The guest of Kaunas Cantat festival – conductor Jan Schumacher

Wednesday May 18th, 2022 10:41 AM

The guest of Kaunas Cantat festival – conductor Jan Schumacher

A large number of activities are planned for the Kaunas Cantat Festival, which will take place on June 9-12. One of them is open singing events. The events of this concept for the participants and visitors of the festival will be led by Jan Schumacher, a conductor from Germany, an expert of the format of open singing, who shares his thoughts on choral music and open singing overall.


When did you become interested in choral music?

In the age of 11 I started to sing in a boys choir in the cathedral of my hometown Limburg. Before joining the choir I was doing a lot of different kinds of sports – but I remember that my first concert in the boys choir really hit my inner personality like no sports event ever did before.
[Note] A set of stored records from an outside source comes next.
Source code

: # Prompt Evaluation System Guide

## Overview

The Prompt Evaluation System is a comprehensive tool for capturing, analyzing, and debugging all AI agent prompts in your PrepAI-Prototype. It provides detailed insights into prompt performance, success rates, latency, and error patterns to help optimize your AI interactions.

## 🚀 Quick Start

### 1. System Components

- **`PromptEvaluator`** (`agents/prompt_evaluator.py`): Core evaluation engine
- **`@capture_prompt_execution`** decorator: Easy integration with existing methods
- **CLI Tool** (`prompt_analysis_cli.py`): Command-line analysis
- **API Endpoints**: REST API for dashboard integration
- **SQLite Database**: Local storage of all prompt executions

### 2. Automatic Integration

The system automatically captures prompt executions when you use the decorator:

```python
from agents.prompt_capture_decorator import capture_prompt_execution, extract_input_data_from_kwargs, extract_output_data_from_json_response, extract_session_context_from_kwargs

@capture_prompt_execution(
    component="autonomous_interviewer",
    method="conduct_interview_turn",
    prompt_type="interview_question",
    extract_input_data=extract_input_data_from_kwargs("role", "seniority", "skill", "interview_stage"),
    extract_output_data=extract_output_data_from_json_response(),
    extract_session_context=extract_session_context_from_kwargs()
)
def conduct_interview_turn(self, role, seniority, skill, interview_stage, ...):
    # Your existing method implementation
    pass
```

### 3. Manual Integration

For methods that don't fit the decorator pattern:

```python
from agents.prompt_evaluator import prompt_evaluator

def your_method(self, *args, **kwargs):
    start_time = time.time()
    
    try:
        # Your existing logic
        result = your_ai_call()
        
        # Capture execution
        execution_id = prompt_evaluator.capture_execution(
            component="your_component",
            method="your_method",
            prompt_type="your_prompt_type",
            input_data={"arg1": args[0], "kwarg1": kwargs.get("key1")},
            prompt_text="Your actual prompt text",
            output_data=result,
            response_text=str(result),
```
And I recognized that singing together with other people in a choir was the best thing ever for me.

What fascinates you in choral music and being a conductor?

Probably the fascination is that as a choir, we do something together. Later I studied some solo singing, but it never made me as happy as singing together with others. As a choir you give your best to delight your audience as a team. This is very special.
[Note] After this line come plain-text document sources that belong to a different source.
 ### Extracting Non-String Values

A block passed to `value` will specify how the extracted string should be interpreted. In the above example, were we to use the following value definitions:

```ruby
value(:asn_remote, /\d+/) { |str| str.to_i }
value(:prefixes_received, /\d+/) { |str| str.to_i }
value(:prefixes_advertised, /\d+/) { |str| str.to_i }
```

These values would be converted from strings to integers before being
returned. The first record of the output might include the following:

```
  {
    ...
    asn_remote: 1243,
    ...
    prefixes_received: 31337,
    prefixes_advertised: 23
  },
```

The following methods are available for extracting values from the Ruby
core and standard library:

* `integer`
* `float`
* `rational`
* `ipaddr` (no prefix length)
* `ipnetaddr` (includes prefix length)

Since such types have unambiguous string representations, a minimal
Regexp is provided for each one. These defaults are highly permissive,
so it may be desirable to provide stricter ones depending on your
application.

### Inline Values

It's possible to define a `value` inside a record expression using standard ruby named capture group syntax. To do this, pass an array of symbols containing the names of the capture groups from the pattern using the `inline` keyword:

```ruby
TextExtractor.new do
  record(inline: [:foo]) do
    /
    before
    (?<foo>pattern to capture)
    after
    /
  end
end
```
Starting to conduct was more like an accident at first. At the boys choir they offered a conducting course for older singers, so at the age of 15 I started to learn a bit about it. Then suddenly a church choir near my hometown looked for a new conductor, and I decided to audition. I was lucky that they selected me as their new conductor, and that is where it started, when I was 16 years old. Now I have been conducting choirs for more than 25 years, and basically what fascinates me is the same, like as a choir singer. The strong will of a group to bring a piece of music to the best possible result and to present this to an audience.
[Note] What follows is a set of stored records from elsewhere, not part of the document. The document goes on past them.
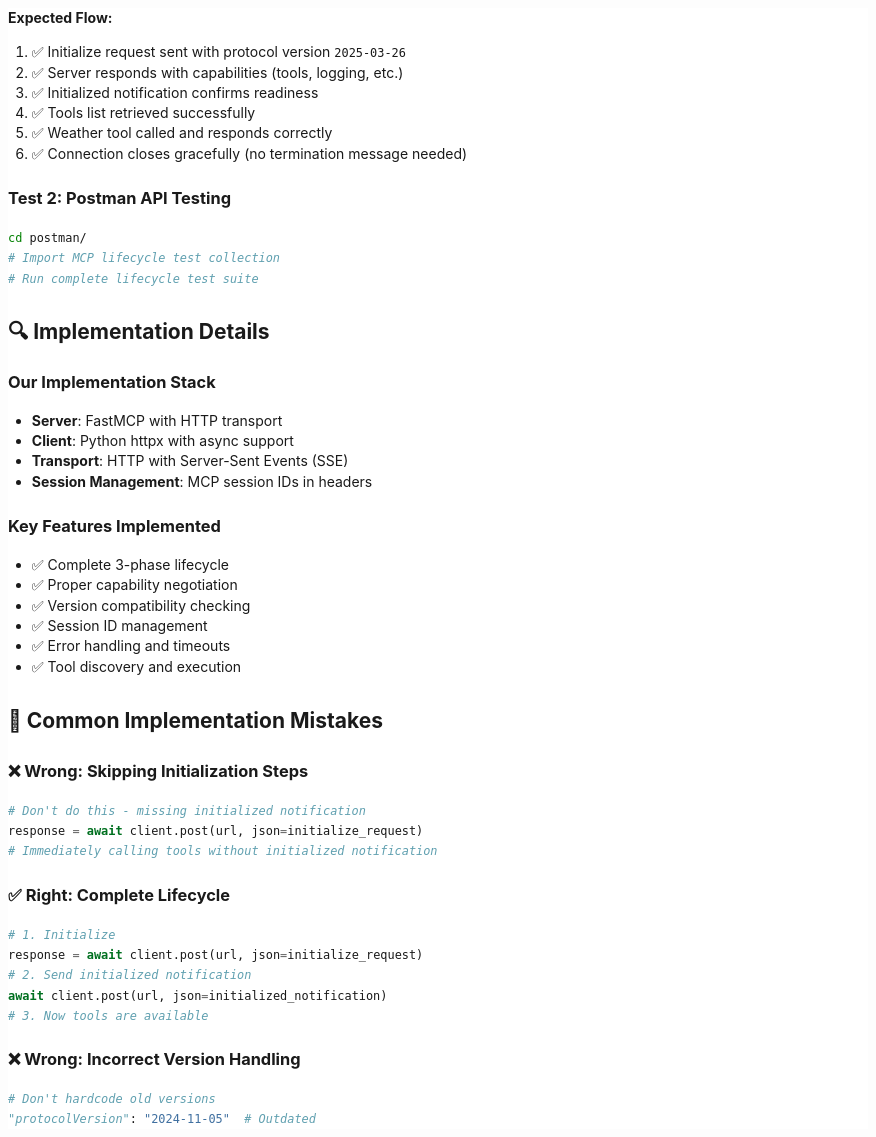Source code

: **Expected Flow:**
1. ✅ Initialize request sent with protocol version `2025-03-26`
2. ✅ Server responds with capabilities (tools, logging, etc.)
3. ✅ Initialized notification confirms readiness
4. ✅ Tools list retrieved successfully
5. ✅ Weather tool called and responds correctly
6. ✅ Connection closes gracefully (no termination message needed)

### Test 2: Postman API Testing
```bash
cd postman/
# Import MCP lifecycle test collection
# Run complete lifecycle test suite
```

## 🔍 Implementation Details

### Our Implementation Stack
- **Server**: FastMCP with HTTP transport
- **Client**: Python httpx with async support
- **Transport**: HTTP with Server-Sent Events (SSE)
- **Session Management**: MCP session IDs in headers

### Key Features Implemented
- ✅ Complete 3-phase lifecycle
- ✅ Proper capability negotiation
- ✅ Version compatibility checking
- ✅ Session ID management
- ✅ Error handling and timeouts
- ✅ Tool discovery and execution

## 🚨 Common Implementation Mistakes

### ❌ Wrong: Skipping Initialization Steps
```python
# Don't do this - missing initialized notification
response = await client.post(url, json=initialize_request)
# Immediately calling tools without initialized notification
```

### ✅ Right: Complete Lifecycle
```python
# 1. Initialize
response = await client.post(url, json=initialize_request)
# 2. Send initialized notification  
await client.post(url, json=initialized_notification)
# 3. Now tools are available
```

### ❌ Wrong: Incorrect Version Handling
```python
# Don't hardcode old versions
"protocolVersion": "2024-11-05"  # Outdated
```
When did you discover the concept of Open Singing?

In the year 1997 there was a huge Open Singing on the famous “Loreley”-mountain, located at the Rhine-river in Germany. It was led by the great Swedish conductor Robert Sund, who is one of the “big masters” of Open Singing. Later I experienced Open Singings at the Europa Cantat festivals, where several thousands of people sing together. A unique experience!

Why is it important to use this concept?

The exciting thing about Open Singing is that it is not about musical perfection, but about enjoying music together. Everyone in the audience should sing along – that means of course, that the audience is no longer a typical audience, but part of the performers. Open Singing breaks down the wall between the people on the stage and the folks in the audience.

Everybody becomes an active part of the musical process. There is not much musical rehearsal in Open Singing, just as long as most of the people have understood the heart of the music. Then we move on. So you can say that the rehearsal is also the concert.

I like this concept, because sometimes people have the impression that choral music must be a very serious thing. Well, of course it can be, but it should not always be! I think it is very important to show this joyful side of singing. We can attract new people for our choirs through this!

Should everyone try to sing at least once in their lives? Why?

Yes, I do think everyone should try to sing! And actually: everybody can learn to sing!

Many scientific research has shown how important singing is for the health of body and soul. Singing can reduce high blood pressure for example. Singing has an enormous influence on the production of positive hormones. And of course singing unites people. Especially after the difficult time of Covid, where many of us stayed alone and isolated, singing can help to get back to social life. But these are just some examples. There are many more that prove the importance of choral singing.

But, well, even if you have never heard about any scientific research: If you sing together with others, you will feel immediately how good it is!